──────── Data shown

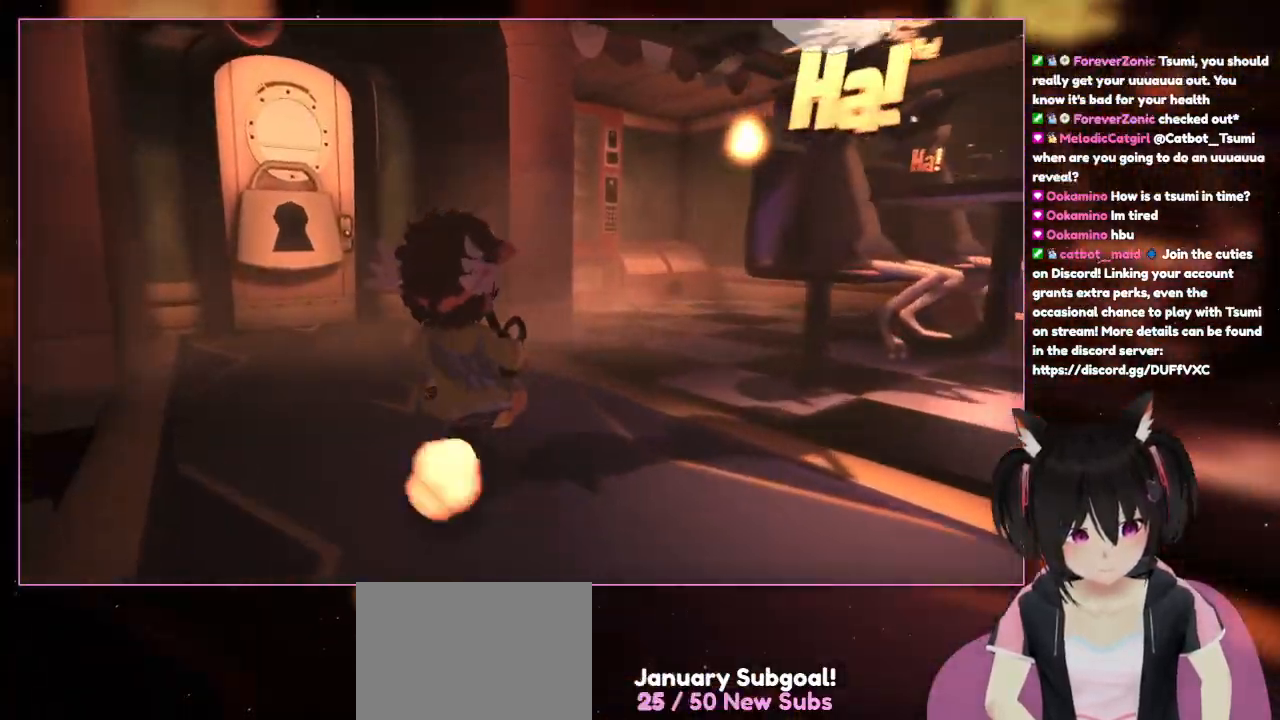
{"buttons": [], "left_stick": "up-left", "right_stick": "center", "events": [[483, "L1", "down"], [500, "L1", "up"]]}
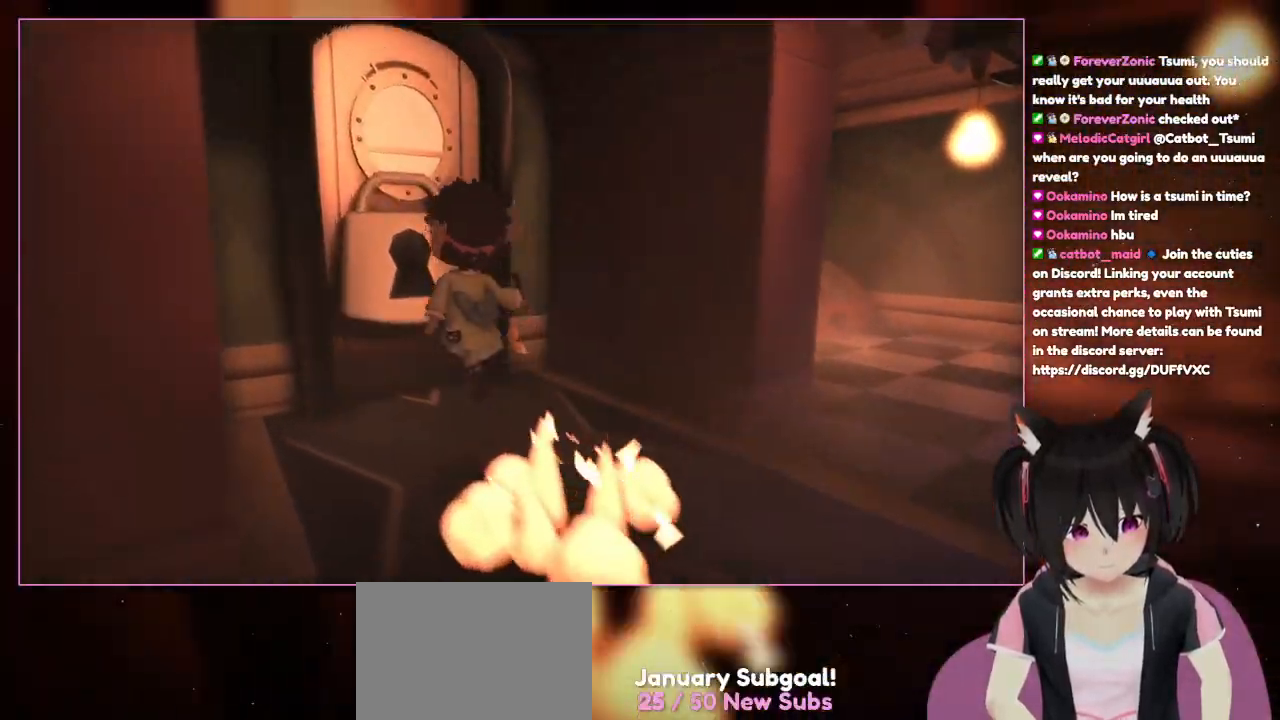
{"buttons": [], "left_stick": "up-left", "right_stick": "center", "events": []}
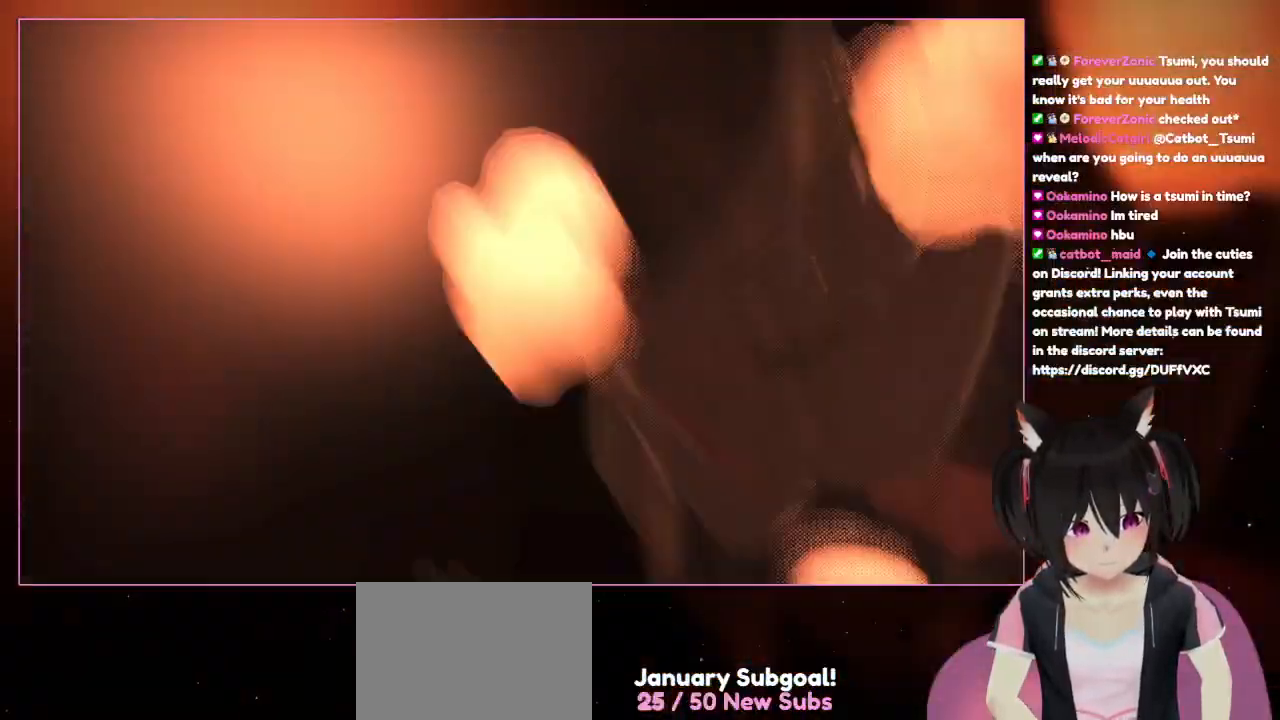
{"buttons": [], "left_stick": "up", "right_stick": "center", "events": [[317, "left_stick", "up"]]}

────────────────

= Task prompt =
Output the lines above in full and exactly as given, omitting any pictures.

= Task result =
{"buttons": [], "left_stick": "up-left", "right_stick": "center", "events": [[483, "L1", "down"], [500, "L1", "up"]]}
{"buttons": [], "left_stick": "up-left", "right_stick": "center", "events": []}
{"buttons": [], "left_stick": "up", "right_stick": "center", "events": [[317, "left_stick", "up"]]}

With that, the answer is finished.